------ EXTRACTED MATERIAL
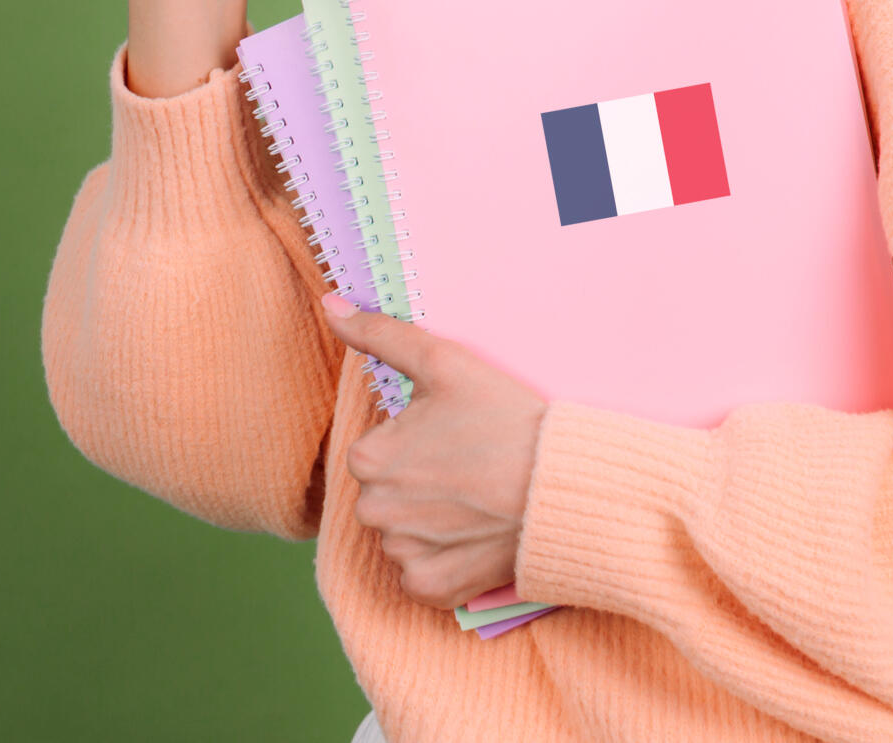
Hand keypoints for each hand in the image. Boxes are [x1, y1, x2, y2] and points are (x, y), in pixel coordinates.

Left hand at [323, 294, 549, 609]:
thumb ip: (380, 333)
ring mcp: (402, 554)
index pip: (377, 449)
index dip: (417, 441)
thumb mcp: (444, 361)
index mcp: (368, 458)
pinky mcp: (430, 588)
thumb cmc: (505, 418)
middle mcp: (373, 511)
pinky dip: (442, 561)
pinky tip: (473, 536)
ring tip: (476, 500)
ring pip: (402, 533)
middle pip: (386, 493)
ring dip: (429, 522)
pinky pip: (420, 575)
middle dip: (418, 483)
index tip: (455, 437)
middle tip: (469, 467)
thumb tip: (329, 304)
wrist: (563, 484)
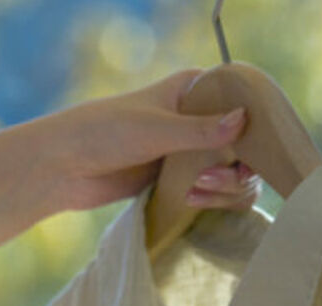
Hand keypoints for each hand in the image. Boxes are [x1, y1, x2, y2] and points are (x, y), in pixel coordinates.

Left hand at [34, 72, 260, 214]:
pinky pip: (212, 192)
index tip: (249, 154)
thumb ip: (201, 130)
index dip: (256, 130)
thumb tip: (243, 121)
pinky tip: (189, 200)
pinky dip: (210, 200)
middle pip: (246, 148)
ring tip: (194, 193)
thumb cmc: (105, 133)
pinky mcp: (180, 179)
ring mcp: (191, 150)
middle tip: (208, 181)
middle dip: (236, 170)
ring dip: (223, 189)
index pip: (245, 104)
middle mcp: (199, 117)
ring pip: (232, 175)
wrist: (66, 166)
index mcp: (195, 90)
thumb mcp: (156, 130)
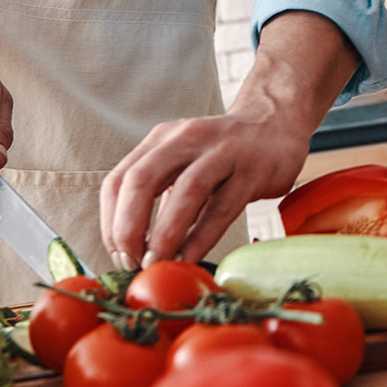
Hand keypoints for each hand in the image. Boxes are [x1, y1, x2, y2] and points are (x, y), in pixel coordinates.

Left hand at [99, 10, 355, 267]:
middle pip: (141, 181)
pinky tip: (190, 258)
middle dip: (128, 228)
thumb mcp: (183, 161)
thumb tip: (133, 247)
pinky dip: (200, 238)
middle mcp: (185, 140)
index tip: (117, 253)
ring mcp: (221, 152)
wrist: (276, 123)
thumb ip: (160, 194)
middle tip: (131, 262)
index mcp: (161, 140)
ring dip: (164, 235)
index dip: (110, 221)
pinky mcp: (251, 170)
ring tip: (157, 264)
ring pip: (185, 191)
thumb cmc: (223, 153)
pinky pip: (221, 208)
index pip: (118, 179)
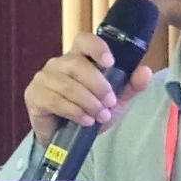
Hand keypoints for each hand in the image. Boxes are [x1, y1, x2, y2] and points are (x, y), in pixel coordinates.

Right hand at [24, 32, 153, 147]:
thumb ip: (131, 86)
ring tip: (100, 116)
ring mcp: (43, 79)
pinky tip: (85, 120)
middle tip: (110, 103)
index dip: (96, 47)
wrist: (69, 140)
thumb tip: (145, 71)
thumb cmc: (91, 112)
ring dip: (88, 102)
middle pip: (76, 64)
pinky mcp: (34, 96)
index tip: (110, 62)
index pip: (83, 40)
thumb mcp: (116, 100)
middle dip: (97, 84)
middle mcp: (58, 64)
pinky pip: (54, 100)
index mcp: (78, 57)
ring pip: (67, 85)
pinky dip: (74, 111)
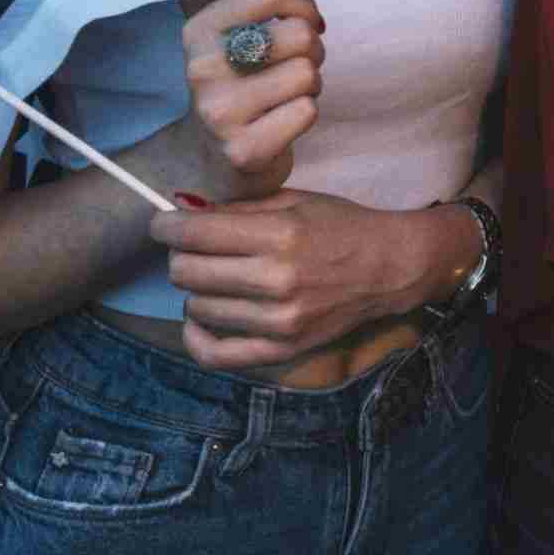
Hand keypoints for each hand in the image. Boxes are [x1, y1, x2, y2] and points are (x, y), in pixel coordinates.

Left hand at [148, 189, 420, 370]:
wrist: (391, 268)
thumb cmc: (342, 226)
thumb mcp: (295, 201)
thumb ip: (238, 207)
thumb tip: (182, 210)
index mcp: (281, 235)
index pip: (195, 234)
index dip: (165, 226)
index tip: (162, 224)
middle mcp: (278, 279)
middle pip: (187, 271)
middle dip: (179, 254)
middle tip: (190, 247)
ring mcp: (280, 320)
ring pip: (196, 308)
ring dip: (194, 289)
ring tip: (211, 276)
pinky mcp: (283, 349)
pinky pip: (216, 354)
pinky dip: (195, 336)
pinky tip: (200, 318)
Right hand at [172, 0, 326, 199]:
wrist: (206, 162)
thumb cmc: (232, 86)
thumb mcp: (216, 37)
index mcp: (199, 31)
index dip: (304, 5)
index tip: (306, 22)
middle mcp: (203, 69)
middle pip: (300, 35)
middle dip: (312, 50)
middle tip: (295, 65)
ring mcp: (220, 113)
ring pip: (308, 74)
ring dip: (311, 84)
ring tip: (287, 94)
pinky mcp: (244, 150)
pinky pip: (307, 111)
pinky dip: (306, 113)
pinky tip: (283, 120)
------------
WHAT THE TASK REQUIRES: Quote the records above in full, dropping each picture.

EXERCISE OUTPUT:
Hand keypoints for each hand in the image. Boxes are [x1, y1, x2, y2] and points are (x, y), in pixel coordinates.

Left hand at [323, 294, 549, 609]:
thumb ip: (380, 333)
ring mcp: (402, 554)
index pip: (377, 449)
index dip: (417, 441)
thumb mcp: (444, 361)
index mcp: (368, 458)
pinky mcp: (430, 588)
thumb cmc: (505, 418)
middle mcp: (373, 511)
pinky dip: (442, 561)
pinky tip: (473, 536)
ring tip: (476, 500)
ring pip: (402, 533)
middle pip: (386, 493)
ring dip: (429, 522)
pinky pip: (420, 575)
middle dip: (418, 483)
index tip: (455, 437)
middle tip: (469, 467)
thumb tip: (329, 304)
wrist: (563, 484)
Hand keypoints for each hand in the image. Boxes are [x1, y1, x2, y2] and points are (x, y), in pixel coordinates.

Left hand at [34, 72, 260, 214]:
pinky pip: (212, 192)
index tip: (249, 154)
thumb ip: (201, 130)
index dip: (256, 130)
thumb tip: (243, 121)
pinky tip: (189, 200)
pinky dip: (210, 200)
middle pip: (246, 148)
ring tip: (194, 193)
thumb cmc: (105, 133)
pinky mcp: (180, 179)
ring mcp: (191, 150)
middle tip: (208, 181)
middle dip: (236, 170)
ring dip: (223, 189)
index pip: (245, 104)
middle mcp: (199, 117)
ring pip: (232, 175)
wrist: (66, 166)
index mcp: (195, 90)
thumb mcp: (156, 130)
Hand keypoints for each hand in the image. Boxes are [x1, y1, x2, y2] and points are (x, y), in pixel coordinates.

Left hand at [99, 10, 355, 267]:
middle pip: (141, 181)
pinky tip: (190, 258)
middle dip: (128, 228)
thumb mcp: (183, 161)
thumb tip: (133, 247)
pinky dip: (200, 238)
middle mcp: (185, 140)
index tip: (117, 253)
ring mcp: (221, 152)
wrist: (276, 123)
thumb ip: (160, 194)
middle tip: (131, 262)
index mcp: (161, 140)
ring dip: (164, 235)
index dip: (110, 221)
pinky mcp: (251, 170)
ring tip: (157, 264)
ring pip: (185, 191)
thumb cmc: (223, 153)
pinky pip: (221, 208)
index pip: (118, 179)
Hand keypoints for each hand in the image. Boxes are [x1, y1, x2, y2] and points are (x, y), in pixel coordinates.

Right hand at [24, 32, 153, 147]:
thumb ip: (131, 86)
ring tip: (100, 116)
ring mcp: (43, 79)
pinky tip: (85, 120)
middle tip: (110, 103)
index dip: (96, 47)
wrist: (69, 140)
thumb tip: (145, 71)
thumb cmc: (91, 112)
ring dip: (88, 102)
middle pip: (76, 64)
pinky mcp: (34, 96)
index tip: (110, 62)
index pip: (83, 40)
thumb mcp: (116, 100)
middle dip: (97, 84)
middle mcp: (58, 64)
pinky pip: (54, 100)
index mcp: (78, 57)
ring pip: (67, 85)
pinky dip: (74, 111)
Hand keypoints for each hand in the image. Boxes are [x1, y1, x2, y2] and points are (x, y), in pixel coordinates.

Left hand at [148, 189, 420, 370]:
wrist: (391, 268)
thumb cmc: (342, 226)
thumb mcp: (295, 201)
thumb ip: (238, 207)
thumb tip: (182, 210)
index mcp: (281, 235)
index pip: (195, 234)
index dip: (165, 226)
index tip: (162, 224)
middle mcp: (278, 279)
middle pip: (187, 271)
middle dip: (179, 254)
middle tip: (190, 247)
ring mcp: (280, 320)
ring pip: (196, 308)
ring dip: (194, 289)
ring tip: (211, 276)
pinky mcp: (283, 349)
pinky pip: (216, 354)
pinky dip: (195, 336)
pinky tip: (200, 318)
Right hand at [172, 0, 326, 199]:
wrist: (206, 162)
thumb cmc: (232, 86)
thumb mcp: (216, 37)
index mcp: (199, 31)
index dip: (304, 5)
index tip: (306, 22)
middle mcp: (203, 69)
middle pip: (300, 35)
middle dip: (312, 50)
middle tip: (295, 65)
ring mcp: (220, 113)
ring pip: (308, 74)
ring dip: (311, 84)
ring tip: (287, 94)
pinky mcp: (244, 150)
pinky pip: (307, 111)
pinky dip: (306, 113)
pinky tip: (283, 120)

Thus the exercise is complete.